==== Materials provided

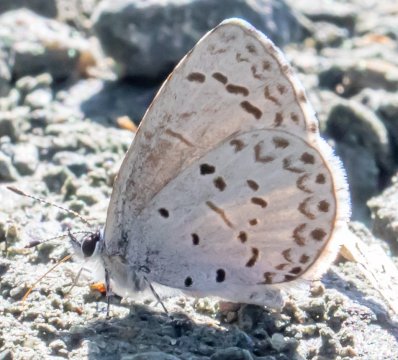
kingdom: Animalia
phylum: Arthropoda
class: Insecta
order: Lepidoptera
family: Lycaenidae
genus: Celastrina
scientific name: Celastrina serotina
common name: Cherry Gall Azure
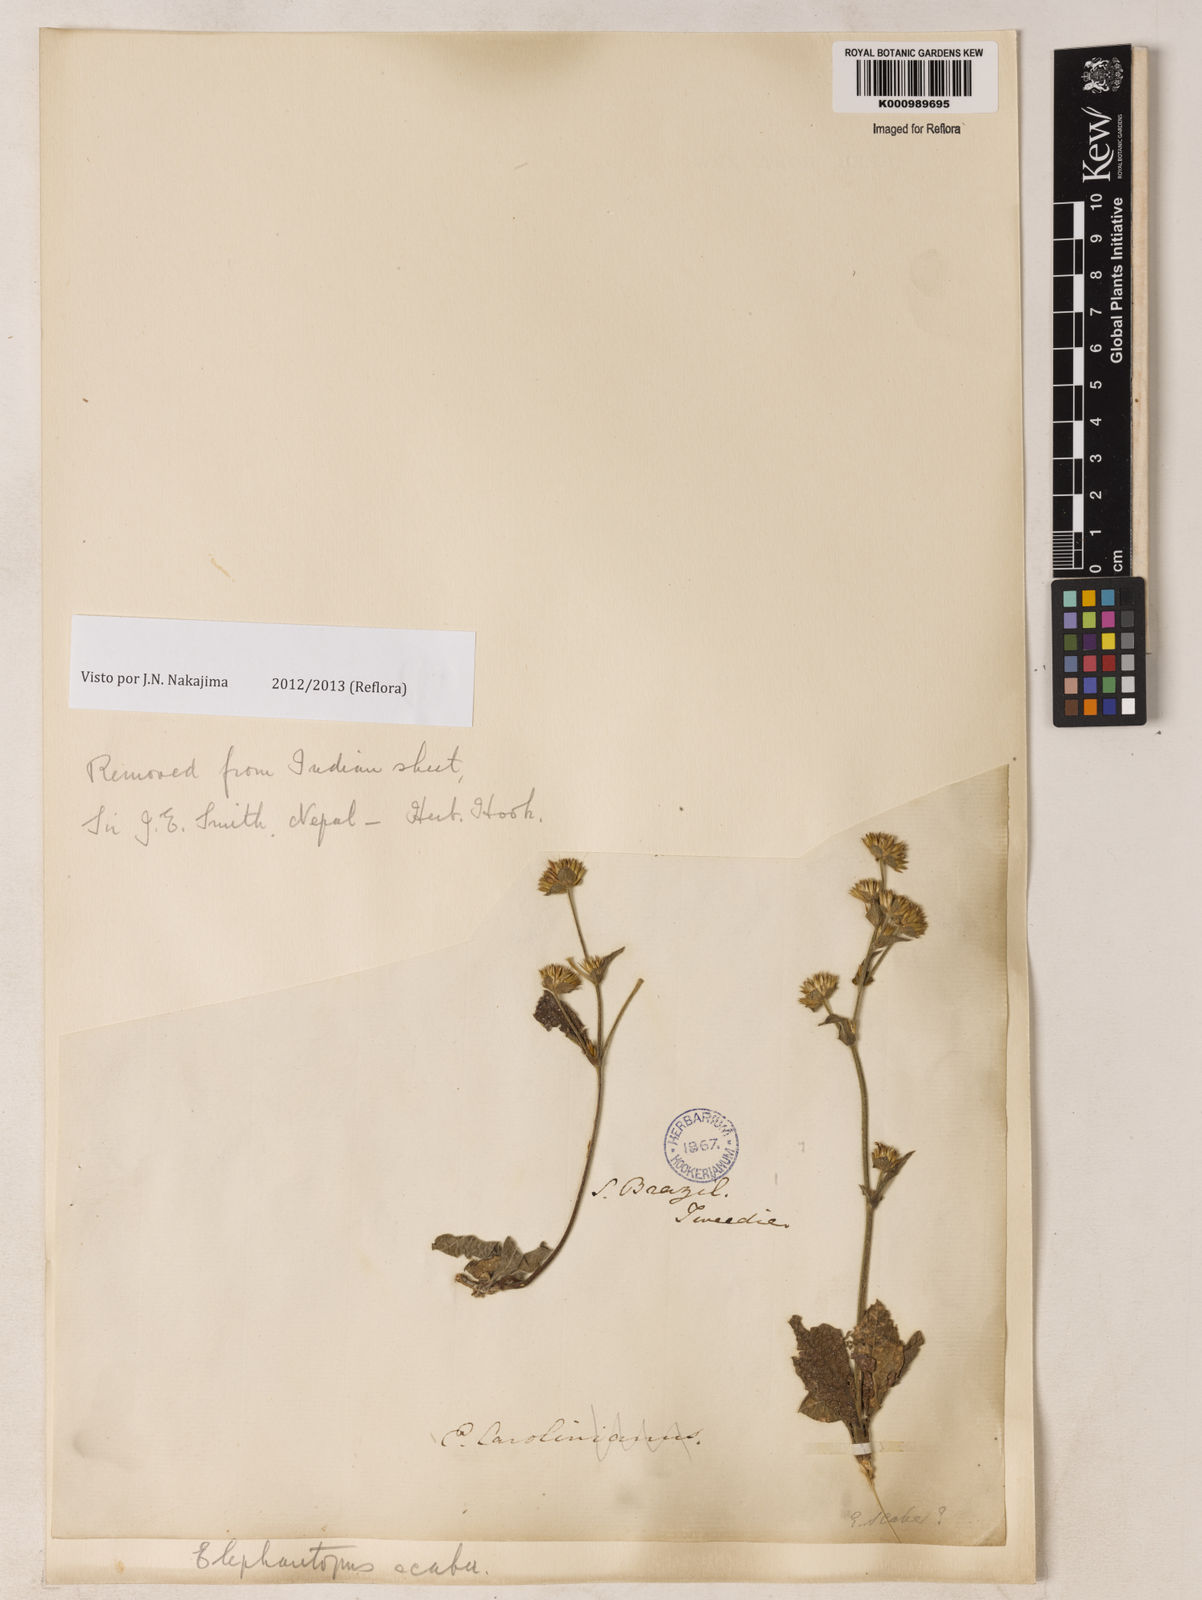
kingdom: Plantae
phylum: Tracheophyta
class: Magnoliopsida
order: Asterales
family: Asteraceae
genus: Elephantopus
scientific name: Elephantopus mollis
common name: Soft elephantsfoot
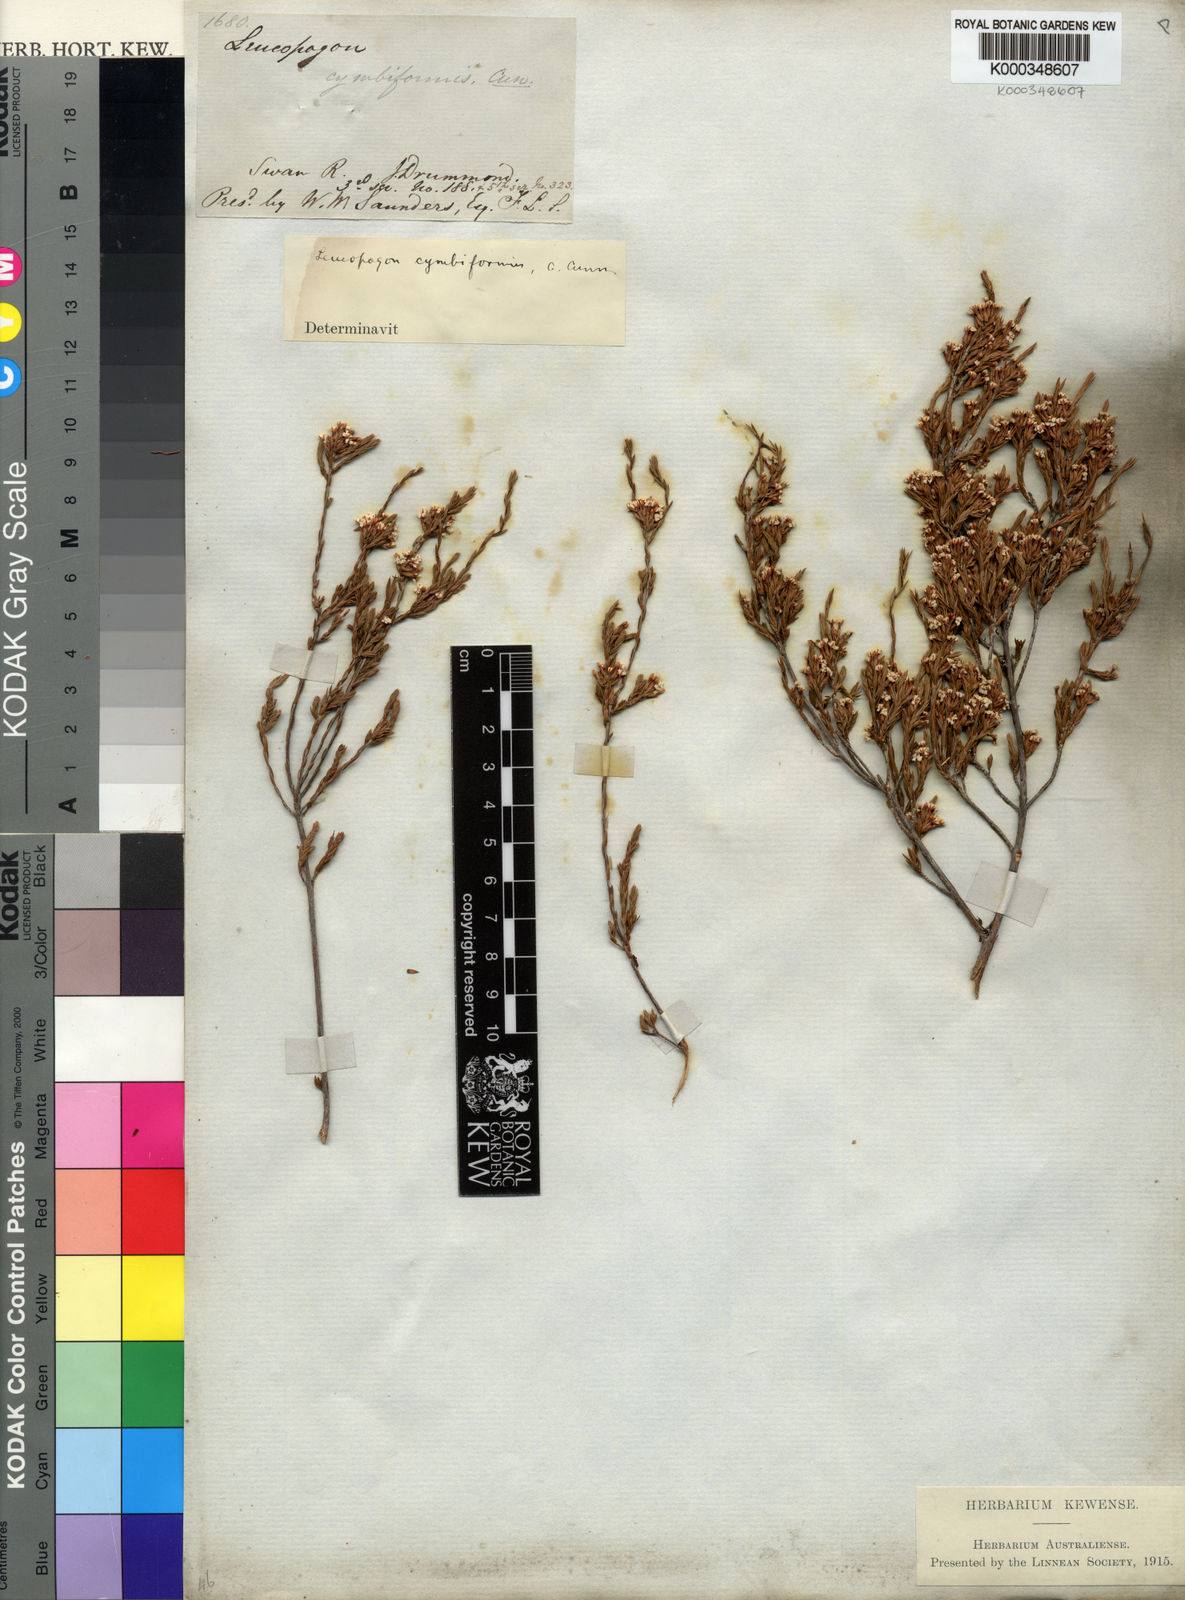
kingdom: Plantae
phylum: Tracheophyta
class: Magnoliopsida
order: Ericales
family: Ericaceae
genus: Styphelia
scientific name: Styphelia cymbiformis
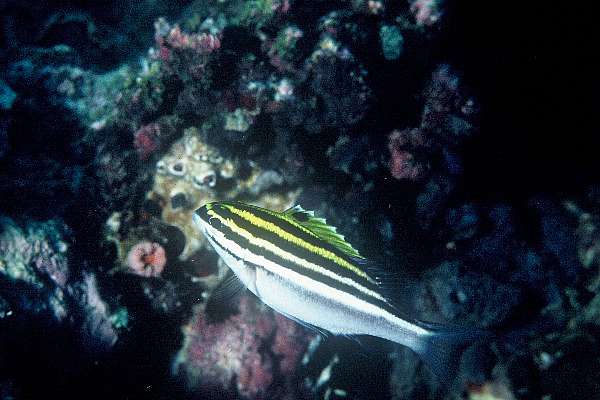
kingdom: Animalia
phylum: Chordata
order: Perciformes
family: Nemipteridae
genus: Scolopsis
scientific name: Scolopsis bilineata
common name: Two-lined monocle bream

========

### Prompt
Please output, word for word, the lines of the entries from the one holding "genus: Elephantopus" through the last line of the entries, both ends included, leaving out the pictures.

### Correct output
genus: Elephantopus
scientific name: Elephantopus mollis
common name: Soft elephantsfoot
kingdom: Plantae
phylum: Tracheophyta
class: Magnoliopsida
order: Ericales
family: Ericaceae
genus: Styphelia
scientific name: Styphelia cymbiformis
kingdom: Animalia
phylum: Chordata
order: Perciformes
family: Nemipteridae
genus: Scolopsis
scientific name: Scolopsis bilineata
common name: Two-lined monocle bream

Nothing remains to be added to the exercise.